Fifteen minutes later we were perched at the kitchen table side by side with Diane, Nick, and Elliot all seated around us. Leah was trying to keep herself upright and I was leaning on her trying to maintain consciousness.

"Well I hope you've learned your lesson." Diane wasn't angry but the passive aggressiveness coming off her form was enough to cause a ripple of irritation to snake through my body.

I was in no mood to hear a lecture from her mother. Gathering my courage and the last bit of energy I had left, I stood up, almost taking Leah with me.

"I've got to get going. Mr. and Mrs. Birch I apologize for our behavior last night it was immature and uncalled for but I need to get home."

My voice was shaking and raspy but I did my best to hold my head high. My stomach was doing flips.

"We understand dear, drive safe." Elliot gave me a sympathetic look. "I believe Judd has your keys."

"Wonderful thank you again for having me. The wedding was beautiful." I complimented and headed for the stairs. Diane was lecturing Leah as I walked out of site. I would have to apologize later for leaving her to her mother's wrath all alone but I didn't have it in me.

Stopping at Leah's room I grabbed my phone and my book bag before reaching Judd's door. Knocking hesitantly, I waited for a reply.

I didn't remember much about last night but I remembered what he said. He had shown me a caring side of him I had no idea existed, nor was I ready to see.
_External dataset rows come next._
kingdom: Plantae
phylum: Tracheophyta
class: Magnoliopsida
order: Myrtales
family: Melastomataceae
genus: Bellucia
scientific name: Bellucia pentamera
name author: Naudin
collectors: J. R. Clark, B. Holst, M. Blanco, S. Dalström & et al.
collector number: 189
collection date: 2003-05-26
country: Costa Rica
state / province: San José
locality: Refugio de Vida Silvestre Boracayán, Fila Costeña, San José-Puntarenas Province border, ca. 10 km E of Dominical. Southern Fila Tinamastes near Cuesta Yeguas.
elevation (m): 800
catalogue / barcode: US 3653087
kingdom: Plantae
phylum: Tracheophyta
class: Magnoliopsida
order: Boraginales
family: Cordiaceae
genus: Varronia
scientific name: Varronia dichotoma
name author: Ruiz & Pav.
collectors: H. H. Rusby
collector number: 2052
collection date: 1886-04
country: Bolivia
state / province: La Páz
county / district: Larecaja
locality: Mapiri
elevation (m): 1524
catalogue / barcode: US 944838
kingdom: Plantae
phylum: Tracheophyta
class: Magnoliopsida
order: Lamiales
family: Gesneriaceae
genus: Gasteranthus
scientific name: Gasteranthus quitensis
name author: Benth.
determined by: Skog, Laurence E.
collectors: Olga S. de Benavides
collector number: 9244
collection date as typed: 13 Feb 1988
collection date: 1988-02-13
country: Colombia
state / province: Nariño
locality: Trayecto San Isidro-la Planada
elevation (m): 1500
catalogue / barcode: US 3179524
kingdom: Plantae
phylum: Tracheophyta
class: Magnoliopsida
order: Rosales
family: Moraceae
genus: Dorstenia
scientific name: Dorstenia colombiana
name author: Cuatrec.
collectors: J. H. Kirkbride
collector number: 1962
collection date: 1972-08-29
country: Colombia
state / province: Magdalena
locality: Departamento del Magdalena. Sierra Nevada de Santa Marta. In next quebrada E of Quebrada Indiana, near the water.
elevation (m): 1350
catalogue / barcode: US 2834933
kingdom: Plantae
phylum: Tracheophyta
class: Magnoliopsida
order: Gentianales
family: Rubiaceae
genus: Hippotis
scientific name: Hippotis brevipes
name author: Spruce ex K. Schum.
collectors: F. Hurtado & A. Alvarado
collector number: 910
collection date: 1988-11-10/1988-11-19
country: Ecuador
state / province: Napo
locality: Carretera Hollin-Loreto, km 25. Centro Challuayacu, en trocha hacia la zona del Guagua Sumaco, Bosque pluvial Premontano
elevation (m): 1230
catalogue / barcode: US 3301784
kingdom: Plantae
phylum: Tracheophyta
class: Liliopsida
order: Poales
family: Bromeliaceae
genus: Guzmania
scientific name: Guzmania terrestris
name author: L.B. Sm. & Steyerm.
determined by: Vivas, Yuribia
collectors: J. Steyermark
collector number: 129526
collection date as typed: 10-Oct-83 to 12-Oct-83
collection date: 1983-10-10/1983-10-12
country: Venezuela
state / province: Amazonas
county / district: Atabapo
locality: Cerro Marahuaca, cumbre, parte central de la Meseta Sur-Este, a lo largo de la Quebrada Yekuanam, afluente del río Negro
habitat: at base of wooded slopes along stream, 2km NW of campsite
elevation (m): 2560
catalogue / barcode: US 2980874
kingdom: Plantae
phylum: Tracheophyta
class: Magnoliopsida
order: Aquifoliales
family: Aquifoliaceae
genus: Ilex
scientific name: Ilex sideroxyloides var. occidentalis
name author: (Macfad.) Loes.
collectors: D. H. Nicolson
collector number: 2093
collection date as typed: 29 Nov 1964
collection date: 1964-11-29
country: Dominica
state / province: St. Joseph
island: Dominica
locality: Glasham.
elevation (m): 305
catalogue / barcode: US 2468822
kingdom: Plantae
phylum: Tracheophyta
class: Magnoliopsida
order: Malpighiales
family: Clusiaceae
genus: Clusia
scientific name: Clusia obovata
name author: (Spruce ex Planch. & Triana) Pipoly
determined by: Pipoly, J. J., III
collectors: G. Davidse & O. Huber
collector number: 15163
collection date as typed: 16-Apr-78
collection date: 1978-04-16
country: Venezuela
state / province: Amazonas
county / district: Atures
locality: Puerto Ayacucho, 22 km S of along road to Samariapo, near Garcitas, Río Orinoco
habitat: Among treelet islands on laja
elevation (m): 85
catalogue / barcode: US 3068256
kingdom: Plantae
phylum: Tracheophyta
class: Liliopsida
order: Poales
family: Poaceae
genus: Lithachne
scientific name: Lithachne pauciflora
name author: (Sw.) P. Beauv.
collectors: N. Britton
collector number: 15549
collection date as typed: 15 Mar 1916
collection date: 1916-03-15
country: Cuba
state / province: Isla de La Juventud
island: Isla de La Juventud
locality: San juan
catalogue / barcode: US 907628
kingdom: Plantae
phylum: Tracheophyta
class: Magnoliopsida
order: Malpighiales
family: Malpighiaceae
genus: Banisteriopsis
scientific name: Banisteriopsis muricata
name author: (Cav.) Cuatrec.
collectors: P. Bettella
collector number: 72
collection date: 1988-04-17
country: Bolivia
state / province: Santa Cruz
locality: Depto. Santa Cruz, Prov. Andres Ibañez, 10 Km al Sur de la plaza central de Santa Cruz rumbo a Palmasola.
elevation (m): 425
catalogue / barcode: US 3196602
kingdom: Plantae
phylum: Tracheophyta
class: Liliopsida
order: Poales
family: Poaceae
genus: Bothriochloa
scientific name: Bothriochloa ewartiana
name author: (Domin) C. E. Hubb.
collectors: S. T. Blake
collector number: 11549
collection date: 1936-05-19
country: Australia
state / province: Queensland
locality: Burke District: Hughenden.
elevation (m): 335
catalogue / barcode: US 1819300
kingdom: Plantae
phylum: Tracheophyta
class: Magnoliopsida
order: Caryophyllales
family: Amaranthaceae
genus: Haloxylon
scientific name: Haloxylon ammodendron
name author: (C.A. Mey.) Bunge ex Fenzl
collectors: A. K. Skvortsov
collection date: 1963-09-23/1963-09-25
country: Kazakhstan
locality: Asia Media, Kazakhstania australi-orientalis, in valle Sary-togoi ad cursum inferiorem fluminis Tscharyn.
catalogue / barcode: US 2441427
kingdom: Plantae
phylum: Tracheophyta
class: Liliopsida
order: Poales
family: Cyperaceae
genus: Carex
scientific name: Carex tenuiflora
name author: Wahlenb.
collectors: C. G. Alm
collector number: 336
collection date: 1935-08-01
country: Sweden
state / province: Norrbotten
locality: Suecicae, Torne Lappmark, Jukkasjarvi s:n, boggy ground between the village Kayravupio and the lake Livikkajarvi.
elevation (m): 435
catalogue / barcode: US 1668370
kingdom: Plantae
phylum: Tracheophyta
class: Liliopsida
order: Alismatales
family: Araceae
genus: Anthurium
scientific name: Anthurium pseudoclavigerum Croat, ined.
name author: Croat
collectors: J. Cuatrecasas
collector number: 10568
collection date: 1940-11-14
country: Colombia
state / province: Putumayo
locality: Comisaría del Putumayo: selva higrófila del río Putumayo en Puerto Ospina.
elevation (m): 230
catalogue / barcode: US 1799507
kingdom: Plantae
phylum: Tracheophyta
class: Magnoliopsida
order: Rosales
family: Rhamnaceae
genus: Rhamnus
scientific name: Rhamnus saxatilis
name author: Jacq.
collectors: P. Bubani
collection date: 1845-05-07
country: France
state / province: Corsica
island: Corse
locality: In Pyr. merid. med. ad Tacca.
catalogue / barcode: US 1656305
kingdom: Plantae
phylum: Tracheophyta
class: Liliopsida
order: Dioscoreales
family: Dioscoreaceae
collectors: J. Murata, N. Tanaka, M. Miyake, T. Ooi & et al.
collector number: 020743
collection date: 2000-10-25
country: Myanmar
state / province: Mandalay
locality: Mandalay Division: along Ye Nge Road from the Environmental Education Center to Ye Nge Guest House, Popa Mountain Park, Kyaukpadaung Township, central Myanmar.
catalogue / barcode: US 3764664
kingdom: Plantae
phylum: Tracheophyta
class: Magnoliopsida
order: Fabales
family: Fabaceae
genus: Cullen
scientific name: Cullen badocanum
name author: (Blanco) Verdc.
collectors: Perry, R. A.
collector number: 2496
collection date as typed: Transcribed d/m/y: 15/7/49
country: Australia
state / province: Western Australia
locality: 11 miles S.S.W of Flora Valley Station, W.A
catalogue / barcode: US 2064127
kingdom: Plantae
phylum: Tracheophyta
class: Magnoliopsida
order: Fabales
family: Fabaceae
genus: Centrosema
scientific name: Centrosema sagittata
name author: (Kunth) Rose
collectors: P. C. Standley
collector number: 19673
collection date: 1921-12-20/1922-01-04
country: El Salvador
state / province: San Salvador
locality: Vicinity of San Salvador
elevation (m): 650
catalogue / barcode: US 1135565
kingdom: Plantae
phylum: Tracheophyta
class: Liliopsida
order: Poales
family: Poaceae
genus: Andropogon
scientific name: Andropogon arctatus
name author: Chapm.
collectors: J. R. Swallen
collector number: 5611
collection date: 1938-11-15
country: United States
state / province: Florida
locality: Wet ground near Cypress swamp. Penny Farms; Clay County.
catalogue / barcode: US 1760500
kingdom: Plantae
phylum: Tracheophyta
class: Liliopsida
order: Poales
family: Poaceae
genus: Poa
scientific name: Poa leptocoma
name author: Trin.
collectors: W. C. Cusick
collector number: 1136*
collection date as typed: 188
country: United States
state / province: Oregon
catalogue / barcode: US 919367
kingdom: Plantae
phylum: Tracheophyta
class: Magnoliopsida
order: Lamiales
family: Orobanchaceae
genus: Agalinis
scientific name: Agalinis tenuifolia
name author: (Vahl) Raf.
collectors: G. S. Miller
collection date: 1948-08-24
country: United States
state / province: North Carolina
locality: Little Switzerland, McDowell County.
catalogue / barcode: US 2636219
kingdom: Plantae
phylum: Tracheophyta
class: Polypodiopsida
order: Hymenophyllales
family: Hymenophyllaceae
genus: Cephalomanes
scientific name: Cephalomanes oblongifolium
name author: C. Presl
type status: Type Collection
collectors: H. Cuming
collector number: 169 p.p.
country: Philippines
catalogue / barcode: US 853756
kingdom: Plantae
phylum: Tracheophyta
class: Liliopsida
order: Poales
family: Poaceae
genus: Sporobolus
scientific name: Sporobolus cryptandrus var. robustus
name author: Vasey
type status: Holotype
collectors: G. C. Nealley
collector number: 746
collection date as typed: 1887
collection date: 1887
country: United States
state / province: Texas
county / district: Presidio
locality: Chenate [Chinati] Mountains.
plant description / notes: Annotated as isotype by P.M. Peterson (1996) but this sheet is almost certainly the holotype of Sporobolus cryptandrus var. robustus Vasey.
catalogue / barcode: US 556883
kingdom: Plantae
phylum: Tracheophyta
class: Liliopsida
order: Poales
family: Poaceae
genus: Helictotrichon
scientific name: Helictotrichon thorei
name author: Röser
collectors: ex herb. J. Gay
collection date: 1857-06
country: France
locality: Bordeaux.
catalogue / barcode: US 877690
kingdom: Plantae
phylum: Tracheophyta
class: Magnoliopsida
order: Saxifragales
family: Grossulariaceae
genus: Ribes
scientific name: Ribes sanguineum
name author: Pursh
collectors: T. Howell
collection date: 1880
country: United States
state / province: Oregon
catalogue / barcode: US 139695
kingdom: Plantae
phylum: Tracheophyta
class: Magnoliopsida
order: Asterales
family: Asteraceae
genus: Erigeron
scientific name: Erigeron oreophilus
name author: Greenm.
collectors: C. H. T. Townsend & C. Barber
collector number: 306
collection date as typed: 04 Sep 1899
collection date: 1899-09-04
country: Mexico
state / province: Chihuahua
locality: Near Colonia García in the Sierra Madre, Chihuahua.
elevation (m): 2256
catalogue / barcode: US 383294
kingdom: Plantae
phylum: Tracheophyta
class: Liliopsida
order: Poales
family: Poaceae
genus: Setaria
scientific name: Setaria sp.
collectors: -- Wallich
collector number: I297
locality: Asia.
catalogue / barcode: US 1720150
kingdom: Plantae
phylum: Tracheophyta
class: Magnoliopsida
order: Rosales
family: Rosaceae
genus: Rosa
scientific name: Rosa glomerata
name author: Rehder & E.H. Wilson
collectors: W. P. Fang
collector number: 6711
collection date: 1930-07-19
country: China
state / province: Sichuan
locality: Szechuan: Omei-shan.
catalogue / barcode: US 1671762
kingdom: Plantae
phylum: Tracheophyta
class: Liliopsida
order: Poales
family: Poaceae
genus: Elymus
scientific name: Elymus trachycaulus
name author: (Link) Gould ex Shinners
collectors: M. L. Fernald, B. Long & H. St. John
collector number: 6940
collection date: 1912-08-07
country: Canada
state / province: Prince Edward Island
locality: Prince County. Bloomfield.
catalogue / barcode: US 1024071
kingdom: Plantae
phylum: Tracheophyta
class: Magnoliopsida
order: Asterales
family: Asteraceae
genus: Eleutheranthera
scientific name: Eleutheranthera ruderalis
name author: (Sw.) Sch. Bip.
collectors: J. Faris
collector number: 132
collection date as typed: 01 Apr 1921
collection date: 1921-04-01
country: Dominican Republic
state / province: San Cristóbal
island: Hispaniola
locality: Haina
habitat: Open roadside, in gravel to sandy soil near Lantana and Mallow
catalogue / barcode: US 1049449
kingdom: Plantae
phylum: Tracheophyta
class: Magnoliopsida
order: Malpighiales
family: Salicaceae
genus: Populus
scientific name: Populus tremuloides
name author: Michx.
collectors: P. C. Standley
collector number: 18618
I didn't even care about myself how could I expect him to?

The door opened a hair and Judd took one look at me and scowled harder than I'd ever seen him frown.

"Can I have my keys?"

He narrowed his eyes and shut the door in my face.

Sighing and rubbing my eyes with both hands in frustration, I stood there debating my options.

Suddenly the door was open again and he was dangling my keys from his index finger as if he was afraid to touch me. I could only imagine how gross I looked, I didn't blame him. I took the keys from him and started to speak.

"Hey, um about last-"

The door slammed shut the moment I pulled my hand away.

The nausea I was experiencing was nothing compared to the humiliation radiating in my chest as I did the walk of shame to my Jeep.